YOU ARE A DOCTOR. IT IS YOUR JOB TO KNOW WHAT TO TELL ME. THAT’S WHAT I’M FUCKING DOING HERE!!!!!!!!!
*deep breath*
*exhale*
Sorry about that. It’s just that, I get through my day to day ignoring the little aches and pains, bumps and bruises, sneezes and sniffles that come my way. Feeling less than stellar is a part of life, and I am not above taking an extra Vitamin C tablet and drinking some hot chicken broth, or wrapping my own strained ankle and icing it every few hours. But when there arises a health problem that I can’t handle on my own (like not being able to see, or painful welts growing out of nowhere on my fingers), and I decide to fork over my hard-earned money so a medically-trained fellow or lady can help me get back to healthy and they say, “Well, sorry, you’re a mystery” it makes me want to terrorize their waiting room, tearing up back-issues of People magazine and upending Ikea coffee tables. It’s. Just. Not. Fair. I am actively on two different eye drops and three different lotions because I have 4 doctors working hard to make me better but simply FAILING. They are failing miserably.
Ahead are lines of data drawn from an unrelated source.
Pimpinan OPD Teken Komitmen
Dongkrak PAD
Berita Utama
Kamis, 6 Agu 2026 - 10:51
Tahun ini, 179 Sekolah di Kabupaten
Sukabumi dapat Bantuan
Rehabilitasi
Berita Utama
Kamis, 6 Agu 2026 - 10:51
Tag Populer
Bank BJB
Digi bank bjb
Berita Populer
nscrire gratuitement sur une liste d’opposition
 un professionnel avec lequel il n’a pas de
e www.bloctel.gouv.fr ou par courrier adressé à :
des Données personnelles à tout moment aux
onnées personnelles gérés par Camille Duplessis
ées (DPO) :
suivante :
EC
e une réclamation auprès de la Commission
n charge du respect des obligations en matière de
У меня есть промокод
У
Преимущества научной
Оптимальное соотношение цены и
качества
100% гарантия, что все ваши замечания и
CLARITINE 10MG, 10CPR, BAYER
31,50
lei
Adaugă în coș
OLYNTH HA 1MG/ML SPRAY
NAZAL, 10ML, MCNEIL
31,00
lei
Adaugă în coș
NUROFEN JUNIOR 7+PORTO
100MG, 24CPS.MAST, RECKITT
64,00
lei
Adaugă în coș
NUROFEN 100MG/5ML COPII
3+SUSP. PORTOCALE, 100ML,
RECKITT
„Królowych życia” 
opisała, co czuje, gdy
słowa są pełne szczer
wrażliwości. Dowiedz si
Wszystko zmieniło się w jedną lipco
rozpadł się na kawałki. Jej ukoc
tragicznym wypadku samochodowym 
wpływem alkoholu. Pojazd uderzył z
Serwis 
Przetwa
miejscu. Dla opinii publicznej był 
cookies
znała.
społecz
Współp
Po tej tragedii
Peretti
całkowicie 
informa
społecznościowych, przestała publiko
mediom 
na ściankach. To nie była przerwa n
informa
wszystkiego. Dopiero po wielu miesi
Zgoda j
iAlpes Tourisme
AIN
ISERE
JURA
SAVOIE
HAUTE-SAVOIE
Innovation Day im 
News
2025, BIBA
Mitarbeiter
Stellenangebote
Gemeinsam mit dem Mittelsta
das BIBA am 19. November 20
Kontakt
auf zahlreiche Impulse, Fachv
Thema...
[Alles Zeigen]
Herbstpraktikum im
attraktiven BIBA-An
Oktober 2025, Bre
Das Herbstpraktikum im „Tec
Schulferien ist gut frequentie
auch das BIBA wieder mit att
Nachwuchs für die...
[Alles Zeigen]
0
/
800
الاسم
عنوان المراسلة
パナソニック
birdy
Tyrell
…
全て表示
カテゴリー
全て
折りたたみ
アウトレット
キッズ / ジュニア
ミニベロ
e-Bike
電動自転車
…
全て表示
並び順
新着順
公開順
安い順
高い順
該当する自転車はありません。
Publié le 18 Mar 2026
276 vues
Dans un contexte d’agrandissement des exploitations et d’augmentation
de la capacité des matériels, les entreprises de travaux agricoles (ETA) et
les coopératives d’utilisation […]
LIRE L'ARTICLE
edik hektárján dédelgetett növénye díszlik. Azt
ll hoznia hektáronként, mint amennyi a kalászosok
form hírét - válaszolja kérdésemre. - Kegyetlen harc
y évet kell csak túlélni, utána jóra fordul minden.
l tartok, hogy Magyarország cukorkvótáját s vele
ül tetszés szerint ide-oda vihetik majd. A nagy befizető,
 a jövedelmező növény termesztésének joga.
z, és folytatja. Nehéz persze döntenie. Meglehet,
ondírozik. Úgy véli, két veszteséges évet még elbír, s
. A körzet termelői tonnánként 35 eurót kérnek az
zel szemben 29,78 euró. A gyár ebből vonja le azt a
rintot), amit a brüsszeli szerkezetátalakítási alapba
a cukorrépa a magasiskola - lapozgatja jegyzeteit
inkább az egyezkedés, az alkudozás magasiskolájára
I JUST WANT TO BE WELL. Ugh.
I really thought recently that because I haven’t had a cold in a few months that beating my iron deficiency and going paleo might really be the keys to immune success, but my body is just as wonky as ever. So I’m not plagued with sore throats and stuffy noses; now I’m being plagued with useless eyeballs and stupid skin. (I know that sounds juvenile, but I’ve been struggling with this my whole life: I think I’m allowed to pout a little.)
Maybe I’ll call up Hugh Laurie. He probably would have as good a shot of healing me as my real doctors.